Selected text:
THE SALES Presentation

There are four principles you need to embrace to develop positive communication, and therefore, sales, skills. We will look at these in some detail, since they are the underlying principles that all effective salespeople employ, whether they realise it or not.


This has been covered in Market Research quite extensively, however the main points are:

Be the person they expect you to be, both visually and personally - dress and act appropriately

Use appropriate body language - smile, handshake, eye contact, posture, etc.

Remember - you never get a second chance to make a first impression. The impression you give your customer in the first 60 seconds, or so, will last for all of your business relationship.


When ever two, or more, human beings are together their attention span is limited. While you have been reading this you may have been away to find out what's for tea, spoken to the kids, heard them playing in the garden, listened to the TV, wondered what you were going to do at the weekend - all without leaving your computer.

We all do this all the time. In a sales situation you need to ensure that the customer is there now, and stays there, both physically and mentally - How do you do this ... by asking a question ...

"Can you tell me, what was it about my advertisement caught your eye?"

"How can I help, Mr / Mrs Smith?"

"What is it you're looking for"

Then listen!!!

Note that the question you ask should be an open question - that is a question which cannot be answered Yes or No, otherwise you cannot make sure they are there, and the conversation becomes a little short.

A closed question is one that can be answered by a Yes or No, such as "Do you like our product range?" and these should be avoided during the sales process, if possible.

What to work on:
A. In the sales presentation text, what kind of question should you ask the customer?
B. Say whether each statement agrees with the sales presentation text, answering yes or no and quoting the deciding words: (i) The text names five principles for developing sales skills. (ii) A closed question is one that can be answered with a Yes or No. (iii) Eye contact is part of appropriate body language.
None of the lines placed after this text are needed here.

Collected material:
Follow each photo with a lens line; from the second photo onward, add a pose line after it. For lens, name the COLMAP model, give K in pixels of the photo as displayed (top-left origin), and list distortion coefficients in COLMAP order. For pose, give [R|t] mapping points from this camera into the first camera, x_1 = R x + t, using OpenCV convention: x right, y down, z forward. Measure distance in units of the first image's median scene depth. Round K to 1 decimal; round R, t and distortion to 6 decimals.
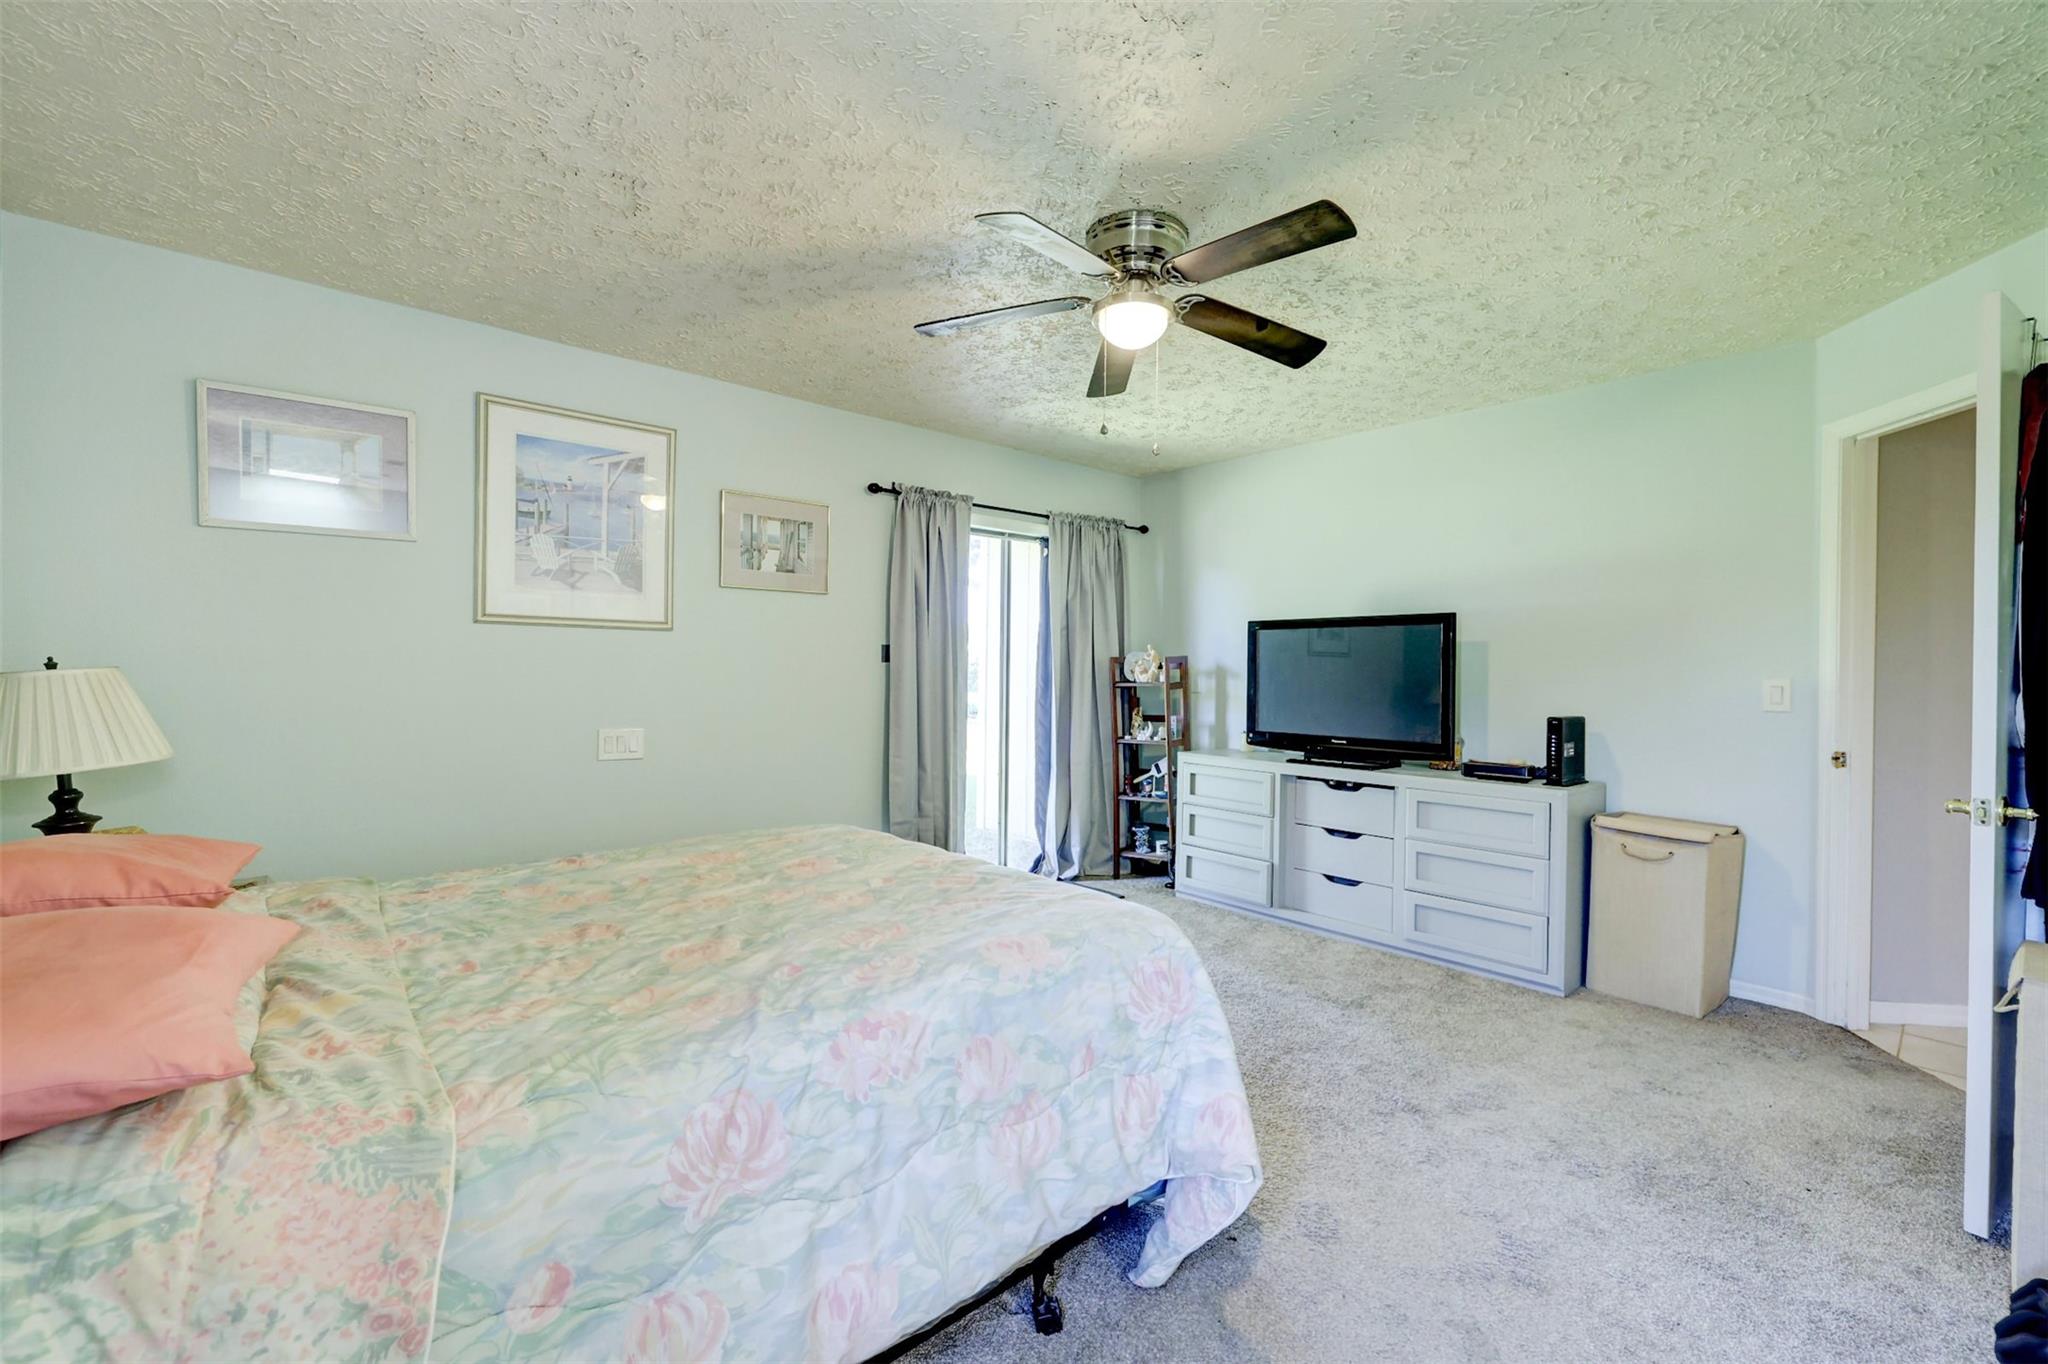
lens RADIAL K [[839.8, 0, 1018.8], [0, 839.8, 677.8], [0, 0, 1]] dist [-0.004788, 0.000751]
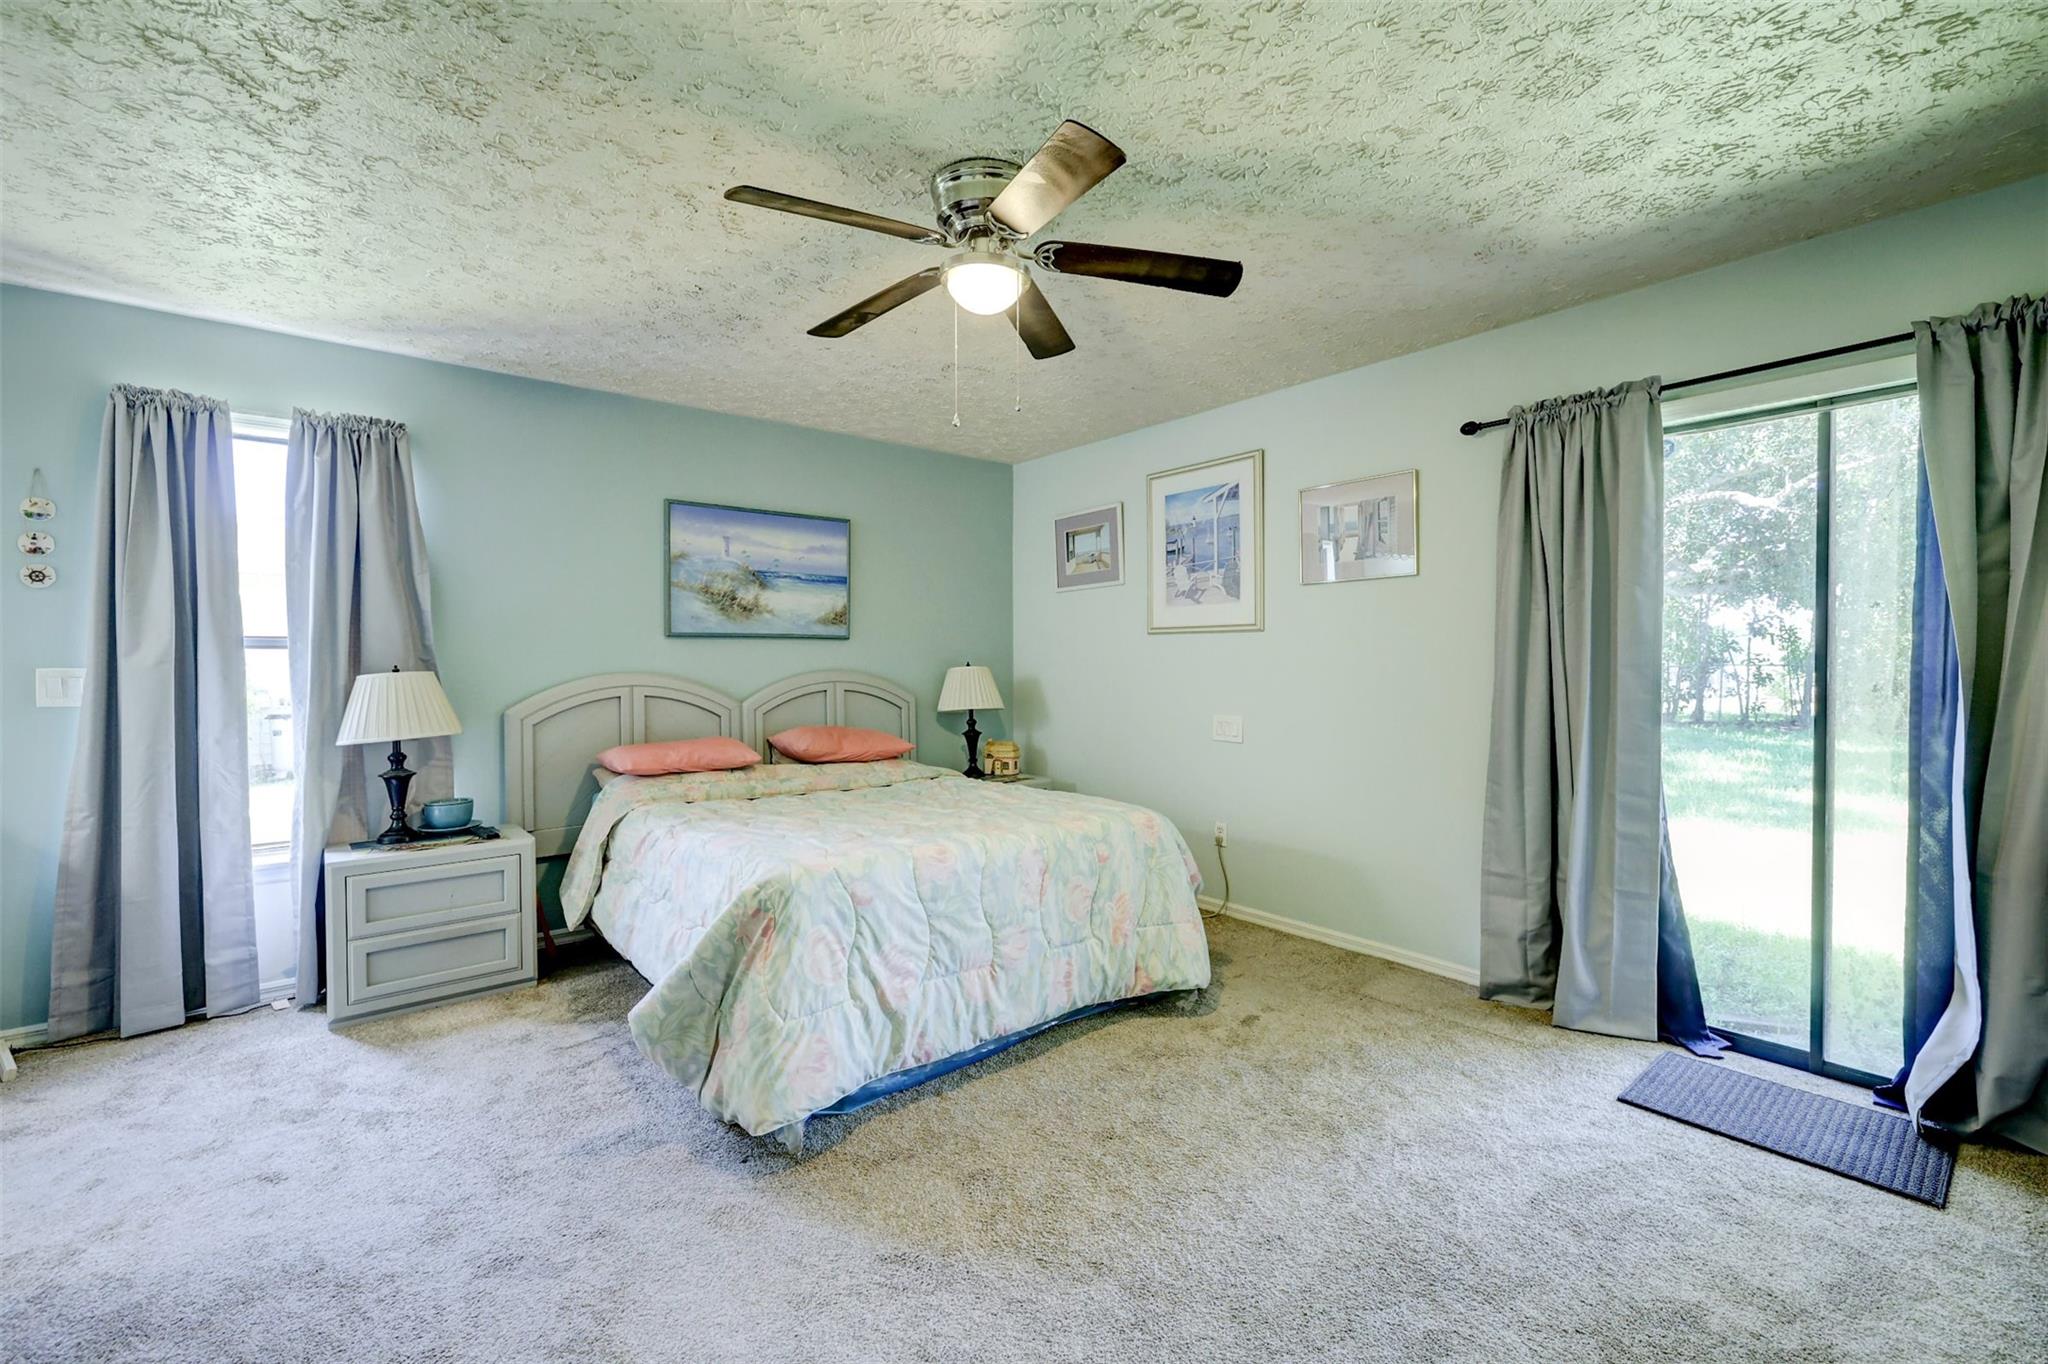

Solved tasks:
A. An open question, one that cannot be answered Yes or No.

B.
(i) No: "There are four principles you need to embrace to develop positive communication, and therefore, sales, skills."
(ii) Yes: "A closed question is one that can be answered by a Yes or No"
(iii) Yes: "Use appropriate body language - smile, handshake, eye contact, posture, etc."